PETULA MITCHELL tells us of the hauntings of her beloved but spooky West Sussex!
I am fortunate enough to live in a beautiful county.
West Sussex has a gentle coastline, the rolling hills of the South Downs, beautiful old pubs, picturesque towns of the Weald and a long history entwined with the supernatural and folklore tales.
Many of the local legends and ghost tales involve spectres who prefer the open air as much as I do! Perhaps it is the magical aspect of some of the ancient sites that punctuate the county.
Roosthole Pond, St Leonards Forest, Horsham
In St Leonards Forest, on the outskirts of Horsham, there are several ponds that were created in the past by iron ore mining.
Once the Weald was a very industrialised area, the Romans finding everything they needed locally for iron ore production and potteries.
These ponds are very old now and many belong to fishing clubs and syndicates, but one in particular has a reputation for having a strange atmosphere.
Roosthole is hidden from the road and only accessed by fishing club members.
It is in a deep hollow and is in turn a very deep lake.
Anglers who have night fished there have reported strange noises, people crying for help, allegedly victims of a mining catastrophe.
There is also a lady who walks the lake at night.
She is apparently the wife of a gamekeeper who drowned there in the 19th century.
She drifts out of the woods and walks the bank looking for her lost husband before fading into the mist.
She doesn’t appear to be a malevolent spirit, but she has seen a few fishermen off over the years!
Cissbury Ring, Worthing BN14 0HT
On the Downs above Worthing is the impressive iron age site of Cissbury Ring.
Covering 26 hectares, archaeologists have found evidence of people using the site as far back as the neolithic period.
There are many tales of strange things happening up there.
One story involves buried treasure, as many good stories do.
An ancient tribe is supposed to have buried their hoard at the Ring.
When treasure hunters came to steal it, they were met by ‘an uncountable mass of writhing serpents’ that came out to attack them.
They ran and when they had made good their escape, they sealed off the entrance to the tunnel forever.
The Devil can apparently be summoned by running around the ring three times.
He will then offer you a bowl of porridge in exchange for your soul.

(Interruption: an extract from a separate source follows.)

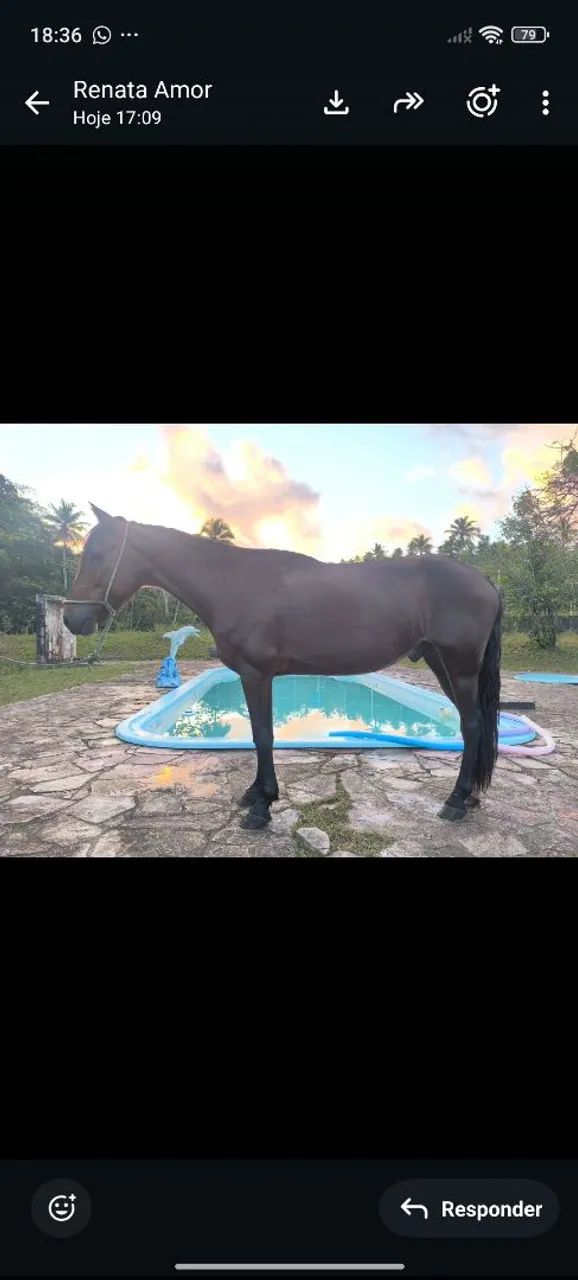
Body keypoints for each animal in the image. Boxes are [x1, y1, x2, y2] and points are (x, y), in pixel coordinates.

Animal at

It must be very good porridge!
Chanctonbury Ring, South Downs
As a teenager this was my back garden.
I lived on the hill just below the ring and the commanding views across the country side are spectacular.
It does however have a reputation for strange goings on.
Once again, the Devil will appear after you have run around the ring nine times anticlockwise. This time he offers soup to his victims.
There are many stories from the 1970s about UFO activity but some very strange stories from that period are well documented.
A group of students camping up there in 1969 had a peculiar group experience.
While walking across the ring after dark one of their number fell to the ground having lost the feeling in both arms and and legs, and anyone coming to his aid was similarly afflicted.
Some years later when a paranormal investigation group were camped out one of the men was swept up and levitated several feet above the ground.
He yelled ‘No more, no more’ seeming to be in pain and was suddenly dropped causing a back injury.
Nature and travel writer Robert McFarlane gave an account of sleeping out at the Ring and being woken by terrible screaming at 2am.
In 1987, during the hurricane that ripped across southern England 85% of the trees were destroyed and I have to say I never thought I would see it recover to its former glory.
The old site has had iron age settlement on it, Roman temples and when the trees were first planted in the 18th century on an otherwise quite bare hilltop it stood out for miles around.
The trees have grown up very fast. Magic perhaps?
The Tramp at Buck Barn, Worthing Road, Horsham
While some ghosts and spectres seem to enjoy the rural life, there are many tales of ghosts who haunt the highways and byways of the county.
The most local one to me is the old tramp at Buck Barn.
This crossroads is incredibly busy, being the meeting point of the A24 dual carriageway and the A272 which runs across the county east to west.
The tramp, who is described as either grey or brown, will appear in the carriageway and walk along in front of the cars.
The average speed along here if your lights are green is around 50mph, so the people have had to be heavy on the brakes if they spot him.
After causing chaos he disappears.
The Pyecombe Hitchhiker, A23
The A23 I think has the accolade of being one of the most haunted roads in the country.
It links London to Brighton and is motorway for much of its length.
Pycombe is a village nestled at the foot of the Downs a few miles north of Brighton and below Devils Dyke.
There have been reports of people being run over and when the car driver stops to investigate there is nobody there.
Another story involves a mutilated man coming to a driver’s side window and speaking to the occupant of the car.
The grisly apparition then faded away and the terrified motorist left, hastily. The most enduring tale is the one of a young woman in distress hitch-hiking along the A23.
She is crying and dishevelled, thumbing a lift along the carriageway.
When a kind soul stops for her she gets in the back of the car. When the driver turns around to speak to her…she has disappeared.
So you see Sussex is not only a place of beautiful scenery, wonderful seaside and kiss me quick hats and ice cream. It has a darker side – and is possibly all the richer for it.